Work request:
Rewrite the records below so that each "x-axis" becomes "horizontal axis". Leave everything else unchanged.

Source information:
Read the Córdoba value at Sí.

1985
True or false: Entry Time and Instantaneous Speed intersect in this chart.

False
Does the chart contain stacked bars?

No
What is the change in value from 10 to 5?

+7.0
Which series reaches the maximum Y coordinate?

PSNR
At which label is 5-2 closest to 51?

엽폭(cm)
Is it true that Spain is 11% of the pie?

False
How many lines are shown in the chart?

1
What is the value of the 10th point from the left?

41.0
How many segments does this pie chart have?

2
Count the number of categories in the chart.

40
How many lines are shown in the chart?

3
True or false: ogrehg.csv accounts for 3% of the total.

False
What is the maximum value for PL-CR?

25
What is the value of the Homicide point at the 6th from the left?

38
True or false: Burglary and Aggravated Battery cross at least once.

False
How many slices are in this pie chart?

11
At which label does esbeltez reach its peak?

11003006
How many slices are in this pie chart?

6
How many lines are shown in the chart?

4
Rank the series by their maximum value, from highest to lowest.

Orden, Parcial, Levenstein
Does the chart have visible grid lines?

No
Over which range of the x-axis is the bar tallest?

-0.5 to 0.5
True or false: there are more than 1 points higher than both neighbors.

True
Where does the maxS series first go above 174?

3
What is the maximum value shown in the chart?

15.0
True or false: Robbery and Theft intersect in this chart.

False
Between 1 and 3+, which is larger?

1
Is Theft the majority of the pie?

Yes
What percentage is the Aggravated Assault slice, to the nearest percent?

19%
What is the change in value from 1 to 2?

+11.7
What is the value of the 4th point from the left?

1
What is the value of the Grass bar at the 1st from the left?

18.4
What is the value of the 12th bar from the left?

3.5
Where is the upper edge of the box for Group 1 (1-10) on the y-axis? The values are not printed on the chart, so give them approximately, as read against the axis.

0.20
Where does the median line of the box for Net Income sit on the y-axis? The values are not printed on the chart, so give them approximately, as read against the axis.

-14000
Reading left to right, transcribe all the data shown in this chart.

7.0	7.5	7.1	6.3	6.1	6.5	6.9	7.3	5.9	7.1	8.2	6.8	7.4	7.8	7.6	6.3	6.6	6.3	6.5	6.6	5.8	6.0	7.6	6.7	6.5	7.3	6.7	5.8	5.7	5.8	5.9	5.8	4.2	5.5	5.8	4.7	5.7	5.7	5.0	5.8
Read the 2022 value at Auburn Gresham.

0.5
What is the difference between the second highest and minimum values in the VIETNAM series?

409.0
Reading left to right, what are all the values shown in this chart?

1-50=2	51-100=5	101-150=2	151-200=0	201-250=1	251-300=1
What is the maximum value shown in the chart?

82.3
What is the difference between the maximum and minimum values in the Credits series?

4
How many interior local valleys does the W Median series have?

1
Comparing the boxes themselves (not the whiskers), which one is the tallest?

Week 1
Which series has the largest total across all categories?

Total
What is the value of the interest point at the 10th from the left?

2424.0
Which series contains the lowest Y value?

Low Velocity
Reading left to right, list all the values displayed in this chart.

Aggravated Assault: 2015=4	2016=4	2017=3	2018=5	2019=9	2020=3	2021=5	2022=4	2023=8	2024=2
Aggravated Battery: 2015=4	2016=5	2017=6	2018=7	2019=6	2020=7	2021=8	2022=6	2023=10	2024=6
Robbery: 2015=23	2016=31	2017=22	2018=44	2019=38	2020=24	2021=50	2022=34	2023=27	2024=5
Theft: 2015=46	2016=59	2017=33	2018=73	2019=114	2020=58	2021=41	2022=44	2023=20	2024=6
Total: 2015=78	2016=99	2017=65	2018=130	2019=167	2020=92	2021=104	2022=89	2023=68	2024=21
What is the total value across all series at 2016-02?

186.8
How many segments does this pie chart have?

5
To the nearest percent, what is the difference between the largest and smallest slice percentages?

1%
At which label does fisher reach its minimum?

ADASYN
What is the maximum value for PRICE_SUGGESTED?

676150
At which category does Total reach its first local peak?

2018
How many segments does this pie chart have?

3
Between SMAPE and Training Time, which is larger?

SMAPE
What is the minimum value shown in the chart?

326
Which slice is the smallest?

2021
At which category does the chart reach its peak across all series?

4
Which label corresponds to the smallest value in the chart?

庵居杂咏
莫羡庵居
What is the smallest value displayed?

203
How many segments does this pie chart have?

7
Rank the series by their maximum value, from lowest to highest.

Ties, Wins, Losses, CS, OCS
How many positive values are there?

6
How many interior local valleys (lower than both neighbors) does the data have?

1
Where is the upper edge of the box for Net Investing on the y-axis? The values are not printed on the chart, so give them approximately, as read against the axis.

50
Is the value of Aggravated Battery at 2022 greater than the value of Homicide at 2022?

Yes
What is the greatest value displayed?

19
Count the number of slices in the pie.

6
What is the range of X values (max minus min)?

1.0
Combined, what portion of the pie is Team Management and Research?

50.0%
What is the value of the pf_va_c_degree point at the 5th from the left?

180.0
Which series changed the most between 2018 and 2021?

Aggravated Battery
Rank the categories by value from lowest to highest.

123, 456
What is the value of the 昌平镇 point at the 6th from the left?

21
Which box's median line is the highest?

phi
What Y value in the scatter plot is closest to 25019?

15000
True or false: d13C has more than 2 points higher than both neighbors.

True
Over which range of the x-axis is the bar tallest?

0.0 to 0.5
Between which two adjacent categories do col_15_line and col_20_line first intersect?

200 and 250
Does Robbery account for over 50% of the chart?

Worked solution:
Read the Córdoba value at Sí.

1985
True or false: Entry Time and Instantaneous Speed intersect in this chart.

False
Does the chart contain stacked bars?

No
What is the change in value from 10 to 5?

+7.0
Which series reaches the maximum Y coordinate?

PSNR
At which label is 5-2 closest to 51?

엽폭(cm)
Is it true that Spain is 11% of the pie?

False
How many lines are shown in the chart?

1
What is the value of the 10th point from the left?

41.0
How many segments does this pie chart have?

2
Count the number of categories in the chart.

40
How many lines are shown in the chart?

3
True or false: ogrehg.csv accounts for 3% of the total.

False
What is the maximum value for PL-CR?

25
What is the value of the Homicide point at the 6th from the left?

38
True or false: Burglary and Aggravated Battery cross at least once.

False
How many slices are in this pie chart?

11
At which label does esbeltez reach its peak?

11003006
How many slices are in this pie chart?

6
How many lines are shown in the chart?

4
Rank the series by their maximum value, from highest to lowest.

Orden, Parcial, Levenstein
Does the chart have visible grid lines?

No
Over which range of the horizontal axis is the bar tallest?

-0.5 to 0.5
True or false: there are more than 1 points higher than both neighbors.

True
Where does the maxS series first go above 174?

3
What is the maximum value shown in the chart?

15.0
True or false: Robbery and Theft intersect in this chart.

False
Between 1 and 3+, which is larger?

1
Is Theft the majority of the pie?

Yes
What percentage is the Aggravated Assault slice, to the nearest percent?

19%
What is the change in value from 1 to 2?

+11.7
What is the value of the 4th point from the left?

1
What is the value of the Grass bar at the 1st from the left?

18.4
What is the value of the 12th bar from the left?

3.5
Where is the upper edge of the box for Group 1 (1-10) on the y-axis? The values are not printed on the chart, so give them approximately, as read against the axis.

0.20
Where does the median line of the box for Net Income sit on the y-axis? The values are not printed on the chart, so give them approximately, as read against the axis.

-14000
Reading left to right, transcribe all the data shown in this chart.

7.0	7.5	7.1	6.3	6.1	6.5	6.9	7.3	5.9	7.1	8.2	6.8	7.4	7.8	7.6	6.3	6.6	6.3	6.5	6.6	5.8	6.0	7.6	6.7	6.5	7.3	6.7	5.8	5.7	5.8	5.9	5.8	4.2	5.5	5.8	4.7	5.7	5.7	5.0	5.8
Read the 2022 value at Auburn Gresham.

0.5
What is the difference between the second highest and minimum values in the VIETNAM series?

409.0
Reading left to right, what are all the values shown in this chart?

1-50=2	51-100=5	101-150=2	151-200=0	201-250=1	251-300=1
What is the maximum value shown in the chart?

82.3
What is the difference between the maximum and minimum values in the Credits series?

4
How many interior local valleys does the W Median series have?

1
Comparing the boxes themselves (not the whiskers), which one is the tallest?

Week 1
Which series has the largest total across all categories?

Total
What is the value of the interest point at the 10th from the left?

2424.0
Which series contains the lowest Y value?

Low Velocity
Reading left to right, list all the values displayed in this chart.

Aggravated Assault: 2015=4	2016=4	2017=3	2018=5	2019=9	2020=3	2021=5	2022=4	2023=8	2024=2
Aggravated Battery: 2015=4	2016=5	2017=6	2018=7	2019=6	2020=7	2021=8	2022=6	2023=10	2024=6
Robbery: 2015=23	2016=31	2017=22	2018=44	2019=38	2020=24	2021=50	2022=34	2023=27	2024=5
Theft: 2015=46	2016=59	2017=33	2018=73	2019=114	2020=58	2021=41	2022=44	2023=20	2024=6
Total: 2015=78	2016=99	2017=65	2018=130	2019=167	2020=92	2021=104	2022=89	2023=68	2024=21
What is the total value across all series at 2016-02?

186.8
How many segments does this pie chart have?

5
To the nearest percent, what is the difference between the largest and smallest slice percentages?

1%
At which label does fisher reach its minimum?

ADASYN
What is the maximum value for PRICE_SUGGESTED?

676150
At which category does Total reach its first local peak?

2018
How many segments does this pie chart have?

3
Between SMAPE and Training Time, which is larger?

SMAPE
What is the minimum value shown in the chart?

326
Which slice is the smallest?

2021
At which category does the chart reach its peak across all series?

4
Which label corresponds to the smallest value in the chart?

庵居杂咏
莫羡庵居
What is the smallest value displayed?

203
How many segments does this pie chart have?

7
Rank the series by their maximum value, from lowest to highest.

Ties, Wins, Losses, CS, OCS
How many positive values are there?

6
How many interior local valleys (lower than both neighbors) does the data have?

1
Where is the upper edge of the box for Net Investing on the y-axis? The values are not printed on the chart, so give them approximately, as read against the axis.

50
Is the value of Aggravated Battery at 2022 greater than the value of Homicide at 2022?

Yes
What is the greatest value displayed?

19
Count the number of slices in the pie.

6
What is the range of X values (max minus min)?

1.0
Combined, what portion of the pie is Team Management and Research?

50.0%
What is the value of the pf_va_c_degree point at the 5th from the left?

180.0
Which series changed the most between 2018 and 2021?

Aggravated Battery
Rank the categories by value from lowest to highest.

123, 456
What is the value of the 昌平镇 point at the 6th from the left?

21
Which box's median line is the highest?

phi
What Y value in the scatter plot is closest to 25019?

15000
True or false: d13C has more than 2 points higher than both neighbors.

True
Over which range of the horizontal axis is the bar tallest?

0.0 to 0.5
Between which two adjacent categories do col_15_line and col_20_line first intersect?

200 and 250
Does Robbery account for over 50% of the chart?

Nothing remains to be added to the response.